At some point, you will hit a wall. You’re doing the things—you’re praying, you’re reading, you’re being a decent human—and still, nothing. Crickets.
This is often where people give up. They think the "relationship" is over. But in any long-term relationship—marriage, deep friendship—there are seasons of mundanity. There are seasons where you just coexist. If you only seek God for the "experience," you’re chasing a feeling, not a Person.
Push through the boredom. The wall is there to test if you want God, or if you just want the good feelings that come with God.

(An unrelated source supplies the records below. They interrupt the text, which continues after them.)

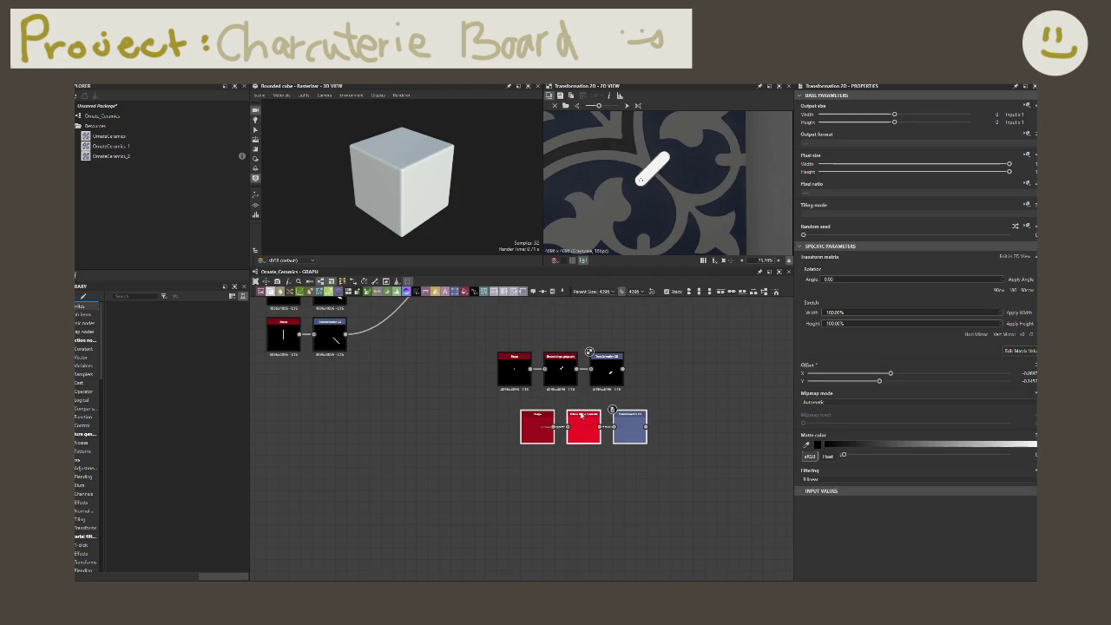
click(559, 416)
scroll(559, 417, up, 2)
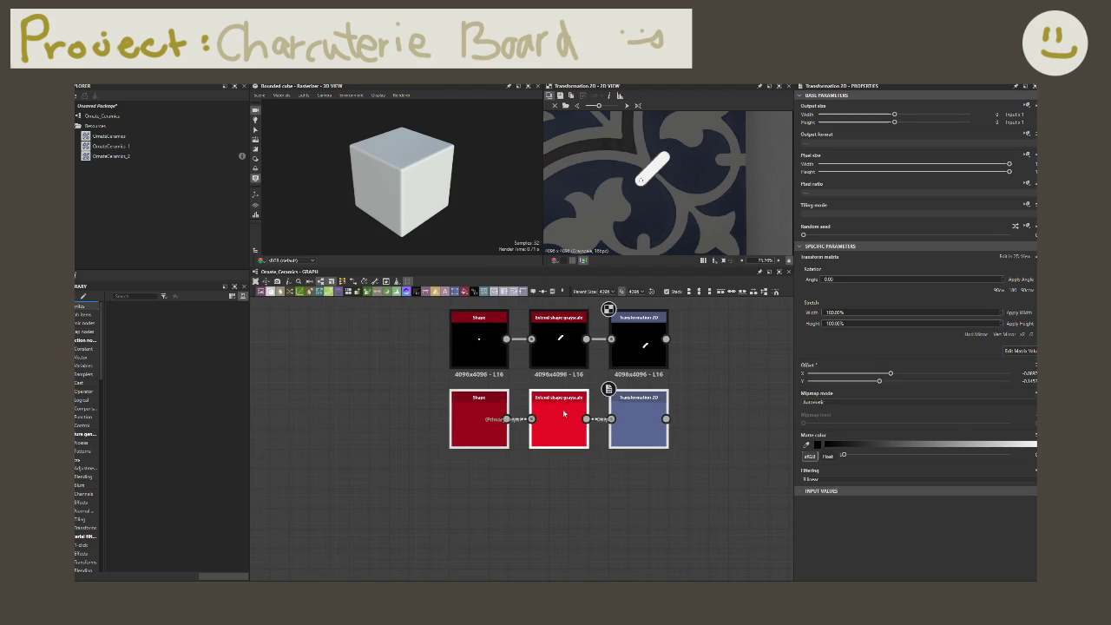
middle_drag(559, 416, 540, 437)
double_click(464, 438)
double_click(541, 437)
- Drag the copied Transformation 2D offset so the bar sits lower in the tile
click(623, 443)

Actionable Next Steps to Narrow the Gap
- Audit your "Inputs": Spend the next 24 hours noticing what fills your mind. If it’s 90% outrage-news and 10% God, the math for closeness isn't in your favor. Swap one podcast for a guided meditation or just silence.
- The "Three-Sentence Prayer": Every morning this week, before you check your email, say three sentences to God. One of thanks, one of honesty (even if it's "I don't feel like doing this today"), and one of surrender.
- Identify your "Thin Place": Find a physical location where you feel most at peace. Maybe it’s a specific park bench, a corner of your bedroom, or even your car. Go there once a week specifically to be still.
- Practice Radical Honesty: Stop "polishing" your prayers. If you’re angry at God, say it. If you’re doubting, admit it. The Divine can handle your honesty; what He can't work with is your facade.
- Look for the "God-Winks": Throughout your day, look for tiny coincidences or moments of beauty. Start a note on your phone to track them. It trains your brain to look for the Divine in the mundane.
Getting closer to God isn't a destination you arrive at; it's a rhythm you live into. It’s less about "finding" something lost and more about realizing you were never actually alone in the first place. You've just been holding your breath; it's time to start exhaling.